DOCUMENT TEXT.

Hartel Shipping & Chartering, founded in 1990, and Hudig & Veder, a logistics service provider with a history going back to 1795, jointly provide a service trading breakbulk and project material between Northern European ports and the East Mediterranean. Combining each company’s strengths, they offer practically door-to-door shipping from basically any type of cargo which does not fit into a container.
For an expansion of the fleet, Hartel Shipping and Hudig & Veder established a Limited Partnership, along with several other investors with an affinity for the maritime industry. In 2010, this business alliance ordered four new vessels from Damen Shipyards Bergum. Hoogvliet is the fourth ship in this order. John Brobbel, managing director of Hartel Shipping: ”It is obvious that smaller vessels can call at smaller ports, although those of ours also call the ports of Antwerp, Hamburg and ports in the Baltic, starting from Rotterdam.”
The relatively small size of these ships makes them utterly suitable for the ‘parcel service’ offered by Hartel Shipping and Hudig & Veder. Typically, various project cargoes are picked up at several ports and unloaded as near to the destination as possible. The ships’ routes are dictated by the cargoes to be shipped, and the sailing area stretches from the far corners of the Baltic Sea all the way to the Black Sea, passing by the North Sea, the Atlantic and the Mediterranean Sea. The carried cargo covers a broad range including steel coils, large machinery equipment, windmill components, trucks, wood products, containers, bulk cargo and grain cargo.
The Hoogvliet is a ship of the type Combi Freighter 3850. Although through the years several improvements and alterations have taken place, it is considered still the same series which was started in 1985 with the Combi Coaster 125 (in those days, type numbers were based on the breadth, in centimetres). In this highly successful series, perhaps the longest running ship series worldwide, Hoogvliet is vessel number 75. The main changes through the years have been to increase the payload by making the ship lighter and increasing the draught. The designers at Damen Shipyards have always guarded to keep the payload over deadweight ratio optimal.
The hull of the vessel features a full bow and optimised aft sections, resulting in a good maintained speed through head seas. According to Remko Bouma, sales manager at Damen Shipyards, in real-life conditions the fuller bow sections ensure that the ship drives over waves rather than digging into them, which makes it easier to maintain speed. This translates to excellent fuel consumption figures and as a result the design complies with the required EEDI (Energy Efficiency Design Index) from the IMO. A further measure to reduce the fuel consumption and related emissions, consists of pre-heating the water for the tank heating system by recuperating waste heat from the main engine’s cooling water system. A diesel-fired boiler then further heats the water to the desired temperature.
Extensive CFD testing and towing tank tests have been done to optimise the hull. Another contributor to the excellent fuel consumption numbers can be found in the relatively large propeller of approximately 2.6 metre in diameter. The ship has excellent grain stability. This allows her to be fully loaded with grain – a cargo with a high and possibly shifting centre of gravity – without ballasting.

TASK REQUIREMENTS. Continue the article about the Hoogvliet freighter, picking up right after its final sentence.

EXCERPTED RECORDS.
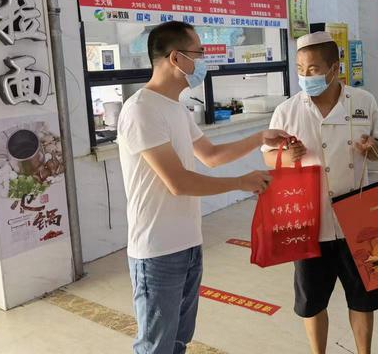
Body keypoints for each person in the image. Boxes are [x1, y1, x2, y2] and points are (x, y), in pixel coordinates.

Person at [117, 21, 289, 354]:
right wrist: (241, 182)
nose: (204, 61)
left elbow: (211, 155)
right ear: (176, 58)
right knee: (156, 346)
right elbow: (178, 182)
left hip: (188, 243)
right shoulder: (141, 110)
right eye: (199, 53)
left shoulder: (176, 108)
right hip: (156, 250)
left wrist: (260, 138)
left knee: (179, 340)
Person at [262, 31, 378, 354]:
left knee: (363, 297)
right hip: (309, 220)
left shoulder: (363, 102)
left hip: (356, 219)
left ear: (335, 69)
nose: (306, 76)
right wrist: (284, 157)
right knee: (312, 301)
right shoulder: (287, 111)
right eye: (300, 69)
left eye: (313, 69)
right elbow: (268, 156)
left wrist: (372, 147)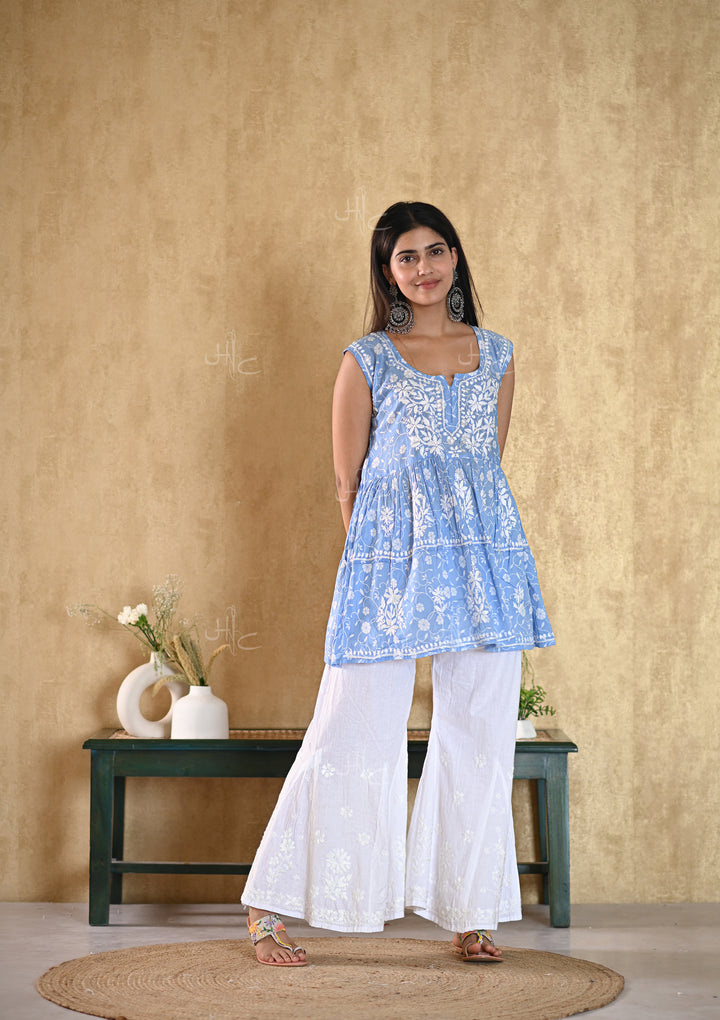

RESULT.
After taking the first ship into service, the owners made some modifications to the design for vessels three and four in the series. The range was increased by giving up some freshwater tank space in favour of HFO tanks. This is compensated by installing a reverse-osmosis freshwater maker, generating five m3 per day. As so much time is spent manoeuvring into and out of ports, the bowthruster capacity was increased from 320 kW to 380 kW. To maintain thrust even at a very light load, where a tunnel thruster would start to draw in air and loose efficiency, the thruster is a jet-type thruster from Veth. This type draws water from below the hull and directs it either to the port or starboard channel.
As the ship owner was very involved in the construction from the early stages, through their representative Peter Kroezen from Kroezen Shipsupport, it was possible to modify the standard vessel with custom solutions. For example, where usually the captain’s cabin would be found, on the boat deck just below the bridge, there is a changing room, a workshop and a cabin for a cadet. The captain’s cabin -with separate seating area and office – is located on the main deck instead, where ship motions are considerably less. In total, ten berths are provided for the crew, of which two in one room. Furthermore, each crew cabin has its own adjoining bathroom with toilet and shower. The safe manning document, issued by the Dutch flag, requires only a crew of six.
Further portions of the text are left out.